◆ WHAT YOU WILL DO:
Filter the entries below and copy out every line that contains the string "Searching", treating uppercase and lowercase letters as different.
**** RECORDED INFORMATION
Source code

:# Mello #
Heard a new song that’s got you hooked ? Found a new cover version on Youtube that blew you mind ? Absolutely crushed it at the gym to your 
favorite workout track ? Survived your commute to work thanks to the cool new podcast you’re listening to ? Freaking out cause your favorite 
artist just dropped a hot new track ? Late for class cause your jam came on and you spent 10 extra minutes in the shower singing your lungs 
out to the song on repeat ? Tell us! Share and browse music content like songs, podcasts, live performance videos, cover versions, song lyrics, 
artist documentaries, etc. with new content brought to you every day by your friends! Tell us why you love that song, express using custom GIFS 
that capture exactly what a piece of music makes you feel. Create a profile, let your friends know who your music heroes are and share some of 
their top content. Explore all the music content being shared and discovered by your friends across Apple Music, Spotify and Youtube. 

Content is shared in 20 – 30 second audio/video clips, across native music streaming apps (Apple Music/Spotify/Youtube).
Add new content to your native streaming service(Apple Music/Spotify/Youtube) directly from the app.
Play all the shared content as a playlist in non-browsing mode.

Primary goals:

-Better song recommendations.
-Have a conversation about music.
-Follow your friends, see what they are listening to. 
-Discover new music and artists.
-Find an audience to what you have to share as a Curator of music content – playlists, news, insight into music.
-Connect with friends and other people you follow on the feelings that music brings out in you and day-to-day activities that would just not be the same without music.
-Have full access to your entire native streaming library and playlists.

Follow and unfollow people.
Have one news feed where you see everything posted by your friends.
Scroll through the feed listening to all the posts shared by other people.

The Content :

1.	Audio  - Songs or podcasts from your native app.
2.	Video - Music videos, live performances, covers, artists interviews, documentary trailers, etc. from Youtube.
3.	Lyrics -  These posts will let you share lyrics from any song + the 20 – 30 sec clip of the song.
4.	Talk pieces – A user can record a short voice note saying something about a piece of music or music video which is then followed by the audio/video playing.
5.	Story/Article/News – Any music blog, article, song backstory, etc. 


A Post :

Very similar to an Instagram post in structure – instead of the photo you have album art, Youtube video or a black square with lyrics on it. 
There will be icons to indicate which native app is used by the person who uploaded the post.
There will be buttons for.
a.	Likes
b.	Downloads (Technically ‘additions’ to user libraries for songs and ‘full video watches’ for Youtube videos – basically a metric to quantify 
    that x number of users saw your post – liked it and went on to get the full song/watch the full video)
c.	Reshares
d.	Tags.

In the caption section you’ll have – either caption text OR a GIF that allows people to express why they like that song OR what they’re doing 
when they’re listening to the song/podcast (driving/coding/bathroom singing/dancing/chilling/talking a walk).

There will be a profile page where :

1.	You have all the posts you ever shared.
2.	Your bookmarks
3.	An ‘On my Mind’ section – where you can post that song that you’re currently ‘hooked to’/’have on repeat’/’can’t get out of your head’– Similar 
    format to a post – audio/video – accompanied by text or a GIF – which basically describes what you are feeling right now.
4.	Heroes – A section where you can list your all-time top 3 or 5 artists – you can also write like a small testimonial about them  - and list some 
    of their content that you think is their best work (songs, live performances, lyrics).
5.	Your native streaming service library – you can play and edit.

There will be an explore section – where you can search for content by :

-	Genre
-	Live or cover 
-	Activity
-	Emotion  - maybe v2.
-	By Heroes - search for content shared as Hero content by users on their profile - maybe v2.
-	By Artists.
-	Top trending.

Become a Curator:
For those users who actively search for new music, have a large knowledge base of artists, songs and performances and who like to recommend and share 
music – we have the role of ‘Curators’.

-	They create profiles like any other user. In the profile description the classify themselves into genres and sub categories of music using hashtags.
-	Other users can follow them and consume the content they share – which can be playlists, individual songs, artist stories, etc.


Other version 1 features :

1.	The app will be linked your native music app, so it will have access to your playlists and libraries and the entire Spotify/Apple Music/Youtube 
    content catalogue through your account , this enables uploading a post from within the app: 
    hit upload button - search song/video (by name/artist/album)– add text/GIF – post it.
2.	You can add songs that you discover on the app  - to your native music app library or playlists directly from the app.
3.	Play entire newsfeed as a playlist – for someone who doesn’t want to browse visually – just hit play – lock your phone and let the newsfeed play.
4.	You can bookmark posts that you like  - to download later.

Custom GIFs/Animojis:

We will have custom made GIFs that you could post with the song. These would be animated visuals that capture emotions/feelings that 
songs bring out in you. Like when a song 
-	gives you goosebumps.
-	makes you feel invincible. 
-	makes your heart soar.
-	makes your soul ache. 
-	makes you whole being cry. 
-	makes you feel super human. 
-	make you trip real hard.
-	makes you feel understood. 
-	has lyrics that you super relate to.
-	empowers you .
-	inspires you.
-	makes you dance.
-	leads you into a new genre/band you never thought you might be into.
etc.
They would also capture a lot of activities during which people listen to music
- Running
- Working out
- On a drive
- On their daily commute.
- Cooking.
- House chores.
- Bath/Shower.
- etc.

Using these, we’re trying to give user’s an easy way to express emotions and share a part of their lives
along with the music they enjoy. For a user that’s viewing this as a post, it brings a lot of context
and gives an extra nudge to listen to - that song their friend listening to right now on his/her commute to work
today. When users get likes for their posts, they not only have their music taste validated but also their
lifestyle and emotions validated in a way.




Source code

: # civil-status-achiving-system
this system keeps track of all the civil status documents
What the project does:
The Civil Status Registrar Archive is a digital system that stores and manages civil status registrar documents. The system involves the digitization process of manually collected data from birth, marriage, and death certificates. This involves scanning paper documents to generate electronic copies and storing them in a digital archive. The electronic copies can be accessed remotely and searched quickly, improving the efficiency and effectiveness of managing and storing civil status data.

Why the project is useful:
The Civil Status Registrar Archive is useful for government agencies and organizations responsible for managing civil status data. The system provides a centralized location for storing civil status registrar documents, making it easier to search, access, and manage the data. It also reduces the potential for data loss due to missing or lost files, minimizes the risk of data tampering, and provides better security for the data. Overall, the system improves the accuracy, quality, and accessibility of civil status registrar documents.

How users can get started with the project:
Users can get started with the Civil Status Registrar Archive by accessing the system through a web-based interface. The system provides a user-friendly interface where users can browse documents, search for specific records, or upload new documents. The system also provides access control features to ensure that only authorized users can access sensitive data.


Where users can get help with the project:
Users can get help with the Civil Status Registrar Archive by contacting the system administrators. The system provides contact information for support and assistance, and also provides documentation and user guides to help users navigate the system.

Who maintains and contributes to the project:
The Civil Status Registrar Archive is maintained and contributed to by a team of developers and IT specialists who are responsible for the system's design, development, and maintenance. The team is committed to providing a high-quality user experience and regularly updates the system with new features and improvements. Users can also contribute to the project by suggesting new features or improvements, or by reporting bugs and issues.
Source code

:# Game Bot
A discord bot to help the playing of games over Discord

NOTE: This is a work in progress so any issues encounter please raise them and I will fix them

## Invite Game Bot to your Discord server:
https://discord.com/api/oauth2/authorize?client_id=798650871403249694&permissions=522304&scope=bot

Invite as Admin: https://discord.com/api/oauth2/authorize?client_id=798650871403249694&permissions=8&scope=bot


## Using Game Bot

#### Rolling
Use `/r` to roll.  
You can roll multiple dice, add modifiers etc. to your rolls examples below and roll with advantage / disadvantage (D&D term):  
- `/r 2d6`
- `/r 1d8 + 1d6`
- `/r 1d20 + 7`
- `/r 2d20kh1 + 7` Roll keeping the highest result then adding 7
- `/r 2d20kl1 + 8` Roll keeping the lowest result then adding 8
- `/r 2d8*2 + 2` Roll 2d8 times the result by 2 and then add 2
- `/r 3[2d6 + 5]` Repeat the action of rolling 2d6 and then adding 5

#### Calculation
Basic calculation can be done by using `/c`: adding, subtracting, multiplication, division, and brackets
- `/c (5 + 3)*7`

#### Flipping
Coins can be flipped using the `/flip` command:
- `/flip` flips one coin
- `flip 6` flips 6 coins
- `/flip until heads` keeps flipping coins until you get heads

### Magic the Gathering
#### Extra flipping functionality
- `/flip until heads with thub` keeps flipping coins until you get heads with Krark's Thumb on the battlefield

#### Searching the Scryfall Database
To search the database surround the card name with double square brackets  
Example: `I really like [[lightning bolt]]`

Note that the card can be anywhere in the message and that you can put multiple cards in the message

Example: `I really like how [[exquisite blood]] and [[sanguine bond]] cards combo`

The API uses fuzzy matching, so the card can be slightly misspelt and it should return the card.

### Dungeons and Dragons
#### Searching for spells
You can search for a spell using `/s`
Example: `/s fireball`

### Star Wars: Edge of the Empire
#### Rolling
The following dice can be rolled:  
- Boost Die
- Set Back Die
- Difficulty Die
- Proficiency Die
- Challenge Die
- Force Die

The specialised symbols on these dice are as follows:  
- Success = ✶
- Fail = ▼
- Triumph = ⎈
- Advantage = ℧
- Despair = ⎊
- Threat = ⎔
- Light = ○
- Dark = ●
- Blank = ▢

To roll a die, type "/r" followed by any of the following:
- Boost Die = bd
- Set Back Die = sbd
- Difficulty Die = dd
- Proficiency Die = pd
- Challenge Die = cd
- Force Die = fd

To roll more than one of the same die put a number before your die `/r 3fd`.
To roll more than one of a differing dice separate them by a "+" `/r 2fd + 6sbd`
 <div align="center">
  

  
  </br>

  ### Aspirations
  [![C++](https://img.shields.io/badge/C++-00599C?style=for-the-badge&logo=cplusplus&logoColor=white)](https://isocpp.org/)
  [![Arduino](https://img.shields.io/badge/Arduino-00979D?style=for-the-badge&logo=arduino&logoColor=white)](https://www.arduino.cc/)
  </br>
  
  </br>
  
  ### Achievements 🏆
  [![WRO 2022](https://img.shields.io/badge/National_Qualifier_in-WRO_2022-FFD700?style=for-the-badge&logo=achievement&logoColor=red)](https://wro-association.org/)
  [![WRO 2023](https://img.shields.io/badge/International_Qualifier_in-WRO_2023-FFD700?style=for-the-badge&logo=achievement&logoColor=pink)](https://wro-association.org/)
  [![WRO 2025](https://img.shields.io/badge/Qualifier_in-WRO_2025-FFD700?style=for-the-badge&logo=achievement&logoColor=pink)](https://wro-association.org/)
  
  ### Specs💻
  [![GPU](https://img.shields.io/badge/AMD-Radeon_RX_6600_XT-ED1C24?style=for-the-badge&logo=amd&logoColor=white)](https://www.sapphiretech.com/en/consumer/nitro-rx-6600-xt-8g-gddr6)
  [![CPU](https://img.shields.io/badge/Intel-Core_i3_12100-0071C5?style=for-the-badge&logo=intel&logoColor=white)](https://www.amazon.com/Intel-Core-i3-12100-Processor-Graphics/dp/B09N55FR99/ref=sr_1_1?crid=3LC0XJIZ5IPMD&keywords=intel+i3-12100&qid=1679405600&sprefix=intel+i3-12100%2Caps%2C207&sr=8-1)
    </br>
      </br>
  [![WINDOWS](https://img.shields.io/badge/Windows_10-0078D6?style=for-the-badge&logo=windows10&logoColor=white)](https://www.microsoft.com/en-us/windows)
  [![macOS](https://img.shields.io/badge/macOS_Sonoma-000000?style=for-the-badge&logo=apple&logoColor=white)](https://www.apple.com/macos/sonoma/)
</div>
********
◆ TASK ANSWER:
#### Searching the Scryfall Database
#### Searching for spells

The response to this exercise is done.